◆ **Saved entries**
----
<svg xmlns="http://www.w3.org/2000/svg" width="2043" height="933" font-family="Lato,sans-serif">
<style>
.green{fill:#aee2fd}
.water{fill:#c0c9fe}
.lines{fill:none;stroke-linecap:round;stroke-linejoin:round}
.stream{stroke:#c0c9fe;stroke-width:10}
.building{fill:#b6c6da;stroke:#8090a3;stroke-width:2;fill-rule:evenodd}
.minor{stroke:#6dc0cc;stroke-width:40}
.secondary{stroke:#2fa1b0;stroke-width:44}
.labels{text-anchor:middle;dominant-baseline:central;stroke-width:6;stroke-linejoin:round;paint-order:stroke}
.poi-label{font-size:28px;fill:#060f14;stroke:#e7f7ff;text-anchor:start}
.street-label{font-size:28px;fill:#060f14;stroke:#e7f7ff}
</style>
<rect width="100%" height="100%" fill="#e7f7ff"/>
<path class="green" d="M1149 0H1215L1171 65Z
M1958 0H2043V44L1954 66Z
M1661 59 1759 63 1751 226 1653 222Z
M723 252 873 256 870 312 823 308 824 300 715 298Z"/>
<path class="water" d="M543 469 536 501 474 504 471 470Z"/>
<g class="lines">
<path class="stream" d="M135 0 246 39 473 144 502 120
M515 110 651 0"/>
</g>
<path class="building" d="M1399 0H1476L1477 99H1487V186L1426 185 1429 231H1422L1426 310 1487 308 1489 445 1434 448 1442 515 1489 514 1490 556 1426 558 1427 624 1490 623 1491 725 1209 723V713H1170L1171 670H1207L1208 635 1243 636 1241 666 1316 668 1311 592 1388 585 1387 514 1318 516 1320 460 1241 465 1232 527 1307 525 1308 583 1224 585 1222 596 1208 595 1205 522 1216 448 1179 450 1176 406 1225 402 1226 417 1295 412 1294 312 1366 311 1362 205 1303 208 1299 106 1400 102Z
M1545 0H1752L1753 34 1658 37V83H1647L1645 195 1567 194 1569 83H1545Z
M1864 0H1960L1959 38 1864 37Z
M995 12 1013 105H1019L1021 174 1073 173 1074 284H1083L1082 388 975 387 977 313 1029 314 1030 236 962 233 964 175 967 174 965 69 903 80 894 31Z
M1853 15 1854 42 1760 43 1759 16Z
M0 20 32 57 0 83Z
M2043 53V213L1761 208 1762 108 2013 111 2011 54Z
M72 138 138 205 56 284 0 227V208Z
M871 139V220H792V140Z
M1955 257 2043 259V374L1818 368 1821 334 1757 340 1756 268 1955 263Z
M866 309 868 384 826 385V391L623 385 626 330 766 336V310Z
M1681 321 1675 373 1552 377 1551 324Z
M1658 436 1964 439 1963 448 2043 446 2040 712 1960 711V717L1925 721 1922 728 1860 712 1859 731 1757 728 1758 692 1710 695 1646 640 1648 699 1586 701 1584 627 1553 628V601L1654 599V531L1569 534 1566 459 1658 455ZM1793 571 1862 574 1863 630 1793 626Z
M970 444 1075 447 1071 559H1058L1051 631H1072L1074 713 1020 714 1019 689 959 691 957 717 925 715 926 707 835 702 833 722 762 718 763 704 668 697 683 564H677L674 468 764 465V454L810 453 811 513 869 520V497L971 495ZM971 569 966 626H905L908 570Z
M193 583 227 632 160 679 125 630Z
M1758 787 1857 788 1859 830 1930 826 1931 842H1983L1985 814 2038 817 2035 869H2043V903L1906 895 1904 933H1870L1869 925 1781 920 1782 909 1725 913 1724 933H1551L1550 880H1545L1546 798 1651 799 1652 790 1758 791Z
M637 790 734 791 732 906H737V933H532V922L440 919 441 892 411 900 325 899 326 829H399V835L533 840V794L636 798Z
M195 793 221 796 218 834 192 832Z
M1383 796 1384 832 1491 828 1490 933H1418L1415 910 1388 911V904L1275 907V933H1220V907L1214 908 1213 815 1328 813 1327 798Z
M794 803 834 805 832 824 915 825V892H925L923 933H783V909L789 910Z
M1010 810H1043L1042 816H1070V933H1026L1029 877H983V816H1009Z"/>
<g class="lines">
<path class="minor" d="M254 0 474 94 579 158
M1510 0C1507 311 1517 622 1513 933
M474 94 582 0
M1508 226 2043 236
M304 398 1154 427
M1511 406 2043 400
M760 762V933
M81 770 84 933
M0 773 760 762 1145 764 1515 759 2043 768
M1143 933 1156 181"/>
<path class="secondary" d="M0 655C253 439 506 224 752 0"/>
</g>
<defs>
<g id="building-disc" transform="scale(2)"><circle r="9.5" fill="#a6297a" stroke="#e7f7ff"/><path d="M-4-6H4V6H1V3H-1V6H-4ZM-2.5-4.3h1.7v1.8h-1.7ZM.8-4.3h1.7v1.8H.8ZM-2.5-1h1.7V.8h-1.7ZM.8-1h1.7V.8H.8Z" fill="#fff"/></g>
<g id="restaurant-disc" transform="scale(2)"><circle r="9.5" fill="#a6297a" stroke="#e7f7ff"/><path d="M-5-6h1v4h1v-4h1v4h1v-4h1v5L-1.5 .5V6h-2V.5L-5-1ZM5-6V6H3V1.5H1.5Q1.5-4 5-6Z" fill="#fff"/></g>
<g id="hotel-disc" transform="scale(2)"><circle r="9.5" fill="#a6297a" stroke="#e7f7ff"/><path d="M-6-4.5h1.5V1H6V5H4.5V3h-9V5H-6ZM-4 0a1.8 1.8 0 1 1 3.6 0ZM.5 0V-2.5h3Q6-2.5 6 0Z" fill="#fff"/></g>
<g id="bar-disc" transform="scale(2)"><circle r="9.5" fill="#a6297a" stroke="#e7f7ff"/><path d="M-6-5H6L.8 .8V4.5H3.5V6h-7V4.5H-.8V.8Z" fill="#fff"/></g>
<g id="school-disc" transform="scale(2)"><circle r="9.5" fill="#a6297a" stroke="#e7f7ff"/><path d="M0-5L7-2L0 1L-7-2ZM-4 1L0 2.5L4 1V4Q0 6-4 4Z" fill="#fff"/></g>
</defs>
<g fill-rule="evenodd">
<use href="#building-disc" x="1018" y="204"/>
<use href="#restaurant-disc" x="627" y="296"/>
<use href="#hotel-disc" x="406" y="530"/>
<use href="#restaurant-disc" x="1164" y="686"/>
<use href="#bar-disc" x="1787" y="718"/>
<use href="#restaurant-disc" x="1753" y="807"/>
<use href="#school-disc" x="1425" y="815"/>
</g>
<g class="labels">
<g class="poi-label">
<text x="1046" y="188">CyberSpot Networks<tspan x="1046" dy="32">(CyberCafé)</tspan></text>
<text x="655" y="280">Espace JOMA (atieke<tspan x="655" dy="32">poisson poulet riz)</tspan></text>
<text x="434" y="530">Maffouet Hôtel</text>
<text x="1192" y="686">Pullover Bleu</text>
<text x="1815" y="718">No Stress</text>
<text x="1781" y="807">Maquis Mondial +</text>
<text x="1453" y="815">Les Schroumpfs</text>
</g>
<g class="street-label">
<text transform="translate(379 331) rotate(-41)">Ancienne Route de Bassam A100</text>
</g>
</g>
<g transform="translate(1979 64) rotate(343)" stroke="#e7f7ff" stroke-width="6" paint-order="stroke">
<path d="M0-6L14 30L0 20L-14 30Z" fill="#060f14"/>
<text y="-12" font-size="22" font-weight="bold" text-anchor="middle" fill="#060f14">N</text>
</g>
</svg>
----
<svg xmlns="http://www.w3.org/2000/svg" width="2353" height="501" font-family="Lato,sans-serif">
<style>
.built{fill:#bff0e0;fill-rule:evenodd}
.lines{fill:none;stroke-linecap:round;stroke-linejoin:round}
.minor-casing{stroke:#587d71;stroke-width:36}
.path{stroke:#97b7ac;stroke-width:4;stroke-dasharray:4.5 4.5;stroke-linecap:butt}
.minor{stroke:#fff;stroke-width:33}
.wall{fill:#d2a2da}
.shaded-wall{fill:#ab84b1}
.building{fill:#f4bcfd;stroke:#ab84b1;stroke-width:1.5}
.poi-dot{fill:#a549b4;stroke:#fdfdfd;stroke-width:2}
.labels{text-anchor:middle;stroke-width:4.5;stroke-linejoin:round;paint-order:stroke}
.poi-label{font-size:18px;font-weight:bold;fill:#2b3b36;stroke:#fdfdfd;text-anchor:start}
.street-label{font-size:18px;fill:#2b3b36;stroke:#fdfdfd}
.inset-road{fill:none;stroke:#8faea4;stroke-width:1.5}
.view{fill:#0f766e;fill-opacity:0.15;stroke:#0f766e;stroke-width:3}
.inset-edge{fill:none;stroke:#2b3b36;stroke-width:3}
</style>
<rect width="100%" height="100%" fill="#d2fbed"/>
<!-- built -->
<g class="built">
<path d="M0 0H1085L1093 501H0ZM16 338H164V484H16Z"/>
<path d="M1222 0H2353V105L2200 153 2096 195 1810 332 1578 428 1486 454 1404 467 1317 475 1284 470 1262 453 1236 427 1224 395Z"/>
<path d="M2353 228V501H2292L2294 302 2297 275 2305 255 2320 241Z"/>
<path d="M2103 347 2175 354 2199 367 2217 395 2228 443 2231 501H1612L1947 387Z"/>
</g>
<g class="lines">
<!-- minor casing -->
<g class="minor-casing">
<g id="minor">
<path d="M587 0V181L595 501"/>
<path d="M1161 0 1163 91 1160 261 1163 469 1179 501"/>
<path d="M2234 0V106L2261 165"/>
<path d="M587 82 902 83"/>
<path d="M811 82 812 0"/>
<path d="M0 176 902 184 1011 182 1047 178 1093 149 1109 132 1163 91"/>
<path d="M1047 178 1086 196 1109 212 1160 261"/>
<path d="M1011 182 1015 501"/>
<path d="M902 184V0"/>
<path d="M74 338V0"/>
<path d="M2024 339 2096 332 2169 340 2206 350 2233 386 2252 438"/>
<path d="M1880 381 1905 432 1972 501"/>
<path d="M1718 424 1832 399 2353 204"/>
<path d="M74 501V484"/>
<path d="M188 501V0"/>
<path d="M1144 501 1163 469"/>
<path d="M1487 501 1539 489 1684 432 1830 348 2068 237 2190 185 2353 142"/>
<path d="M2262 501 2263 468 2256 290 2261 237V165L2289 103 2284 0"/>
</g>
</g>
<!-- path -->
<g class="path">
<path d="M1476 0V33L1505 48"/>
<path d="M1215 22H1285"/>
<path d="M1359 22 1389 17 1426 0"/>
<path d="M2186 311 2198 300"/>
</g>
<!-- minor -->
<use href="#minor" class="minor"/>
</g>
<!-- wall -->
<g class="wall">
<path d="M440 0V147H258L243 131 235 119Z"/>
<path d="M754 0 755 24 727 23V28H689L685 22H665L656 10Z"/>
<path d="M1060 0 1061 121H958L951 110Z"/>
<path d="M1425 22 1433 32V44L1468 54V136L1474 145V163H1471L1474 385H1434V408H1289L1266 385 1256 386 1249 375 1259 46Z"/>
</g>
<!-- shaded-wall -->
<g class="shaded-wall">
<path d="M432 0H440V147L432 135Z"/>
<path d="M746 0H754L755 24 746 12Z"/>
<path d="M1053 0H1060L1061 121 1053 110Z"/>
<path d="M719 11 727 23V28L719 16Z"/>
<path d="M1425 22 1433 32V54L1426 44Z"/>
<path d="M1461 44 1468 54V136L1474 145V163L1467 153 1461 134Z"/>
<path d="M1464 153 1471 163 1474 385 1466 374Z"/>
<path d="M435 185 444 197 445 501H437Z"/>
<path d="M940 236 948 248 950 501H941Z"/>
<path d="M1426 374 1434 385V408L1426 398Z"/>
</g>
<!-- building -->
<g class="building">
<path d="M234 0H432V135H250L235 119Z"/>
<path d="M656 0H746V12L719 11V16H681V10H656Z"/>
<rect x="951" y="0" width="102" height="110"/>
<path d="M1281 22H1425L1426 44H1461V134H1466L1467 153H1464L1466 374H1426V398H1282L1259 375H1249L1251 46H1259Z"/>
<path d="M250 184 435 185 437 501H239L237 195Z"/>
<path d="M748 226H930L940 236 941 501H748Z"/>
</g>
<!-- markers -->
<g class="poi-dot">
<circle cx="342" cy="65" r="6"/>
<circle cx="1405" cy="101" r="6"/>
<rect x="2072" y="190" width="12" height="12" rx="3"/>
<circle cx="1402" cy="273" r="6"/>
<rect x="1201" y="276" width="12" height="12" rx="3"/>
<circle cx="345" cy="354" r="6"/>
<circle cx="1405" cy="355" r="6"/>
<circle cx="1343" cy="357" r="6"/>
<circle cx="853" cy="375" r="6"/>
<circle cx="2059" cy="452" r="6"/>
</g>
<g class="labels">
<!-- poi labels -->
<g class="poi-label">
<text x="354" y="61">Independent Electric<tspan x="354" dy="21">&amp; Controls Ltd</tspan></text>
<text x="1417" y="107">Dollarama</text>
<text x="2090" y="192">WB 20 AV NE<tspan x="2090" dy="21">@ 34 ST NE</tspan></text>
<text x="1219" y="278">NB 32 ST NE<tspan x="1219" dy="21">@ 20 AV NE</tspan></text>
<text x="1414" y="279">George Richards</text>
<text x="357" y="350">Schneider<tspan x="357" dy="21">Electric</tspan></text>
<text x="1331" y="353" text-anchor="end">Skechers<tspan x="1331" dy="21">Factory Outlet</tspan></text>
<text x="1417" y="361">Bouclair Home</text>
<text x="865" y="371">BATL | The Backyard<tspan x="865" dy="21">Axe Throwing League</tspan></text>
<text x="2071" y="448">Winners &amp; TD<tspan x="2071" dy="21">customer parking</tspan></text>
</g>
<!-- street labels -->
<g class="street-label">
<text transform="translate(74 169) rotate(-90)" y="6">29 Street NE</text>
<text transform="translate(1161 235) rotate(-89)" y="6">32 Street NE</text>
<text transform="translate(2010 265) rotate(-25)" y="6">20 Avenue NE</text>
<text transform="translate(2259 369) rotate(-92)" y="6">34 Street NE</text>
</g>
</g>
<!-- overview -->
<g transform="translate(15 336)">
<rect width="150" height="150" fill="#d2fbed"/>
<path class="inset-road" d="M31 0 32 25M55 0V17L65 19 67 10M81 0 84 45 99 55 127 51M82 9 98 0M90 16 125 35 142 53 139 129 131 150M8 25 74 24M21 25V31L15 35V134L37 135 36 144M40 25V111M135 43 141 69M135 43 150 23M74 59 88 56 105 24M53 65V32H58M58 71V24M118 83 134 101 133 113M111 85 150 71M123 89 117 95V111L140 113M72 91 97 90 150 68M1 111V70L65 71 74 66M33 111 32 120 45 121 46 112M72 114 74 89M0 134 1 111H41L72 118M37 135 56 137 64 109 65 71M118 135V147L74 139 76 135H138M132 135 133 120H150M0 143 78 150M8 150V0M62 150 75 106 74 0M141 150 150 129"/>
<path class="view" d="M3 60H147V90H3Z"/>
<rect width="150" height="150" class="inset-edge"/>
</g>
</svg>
----
◆ **WHAT YOU HAVE TO DO**
The answer must be every line of the entries that includes the word "Electric".

◆ **SOLUTION TO THE EXERCISE**
<text x="354" y="61">Independent Electric<tspan x="354" dy="21">&amp; Controls Ltd</tspan></text>
<text x="357" y="350">Schneider<tspan x="357" dy="21">Electric</tspan></text>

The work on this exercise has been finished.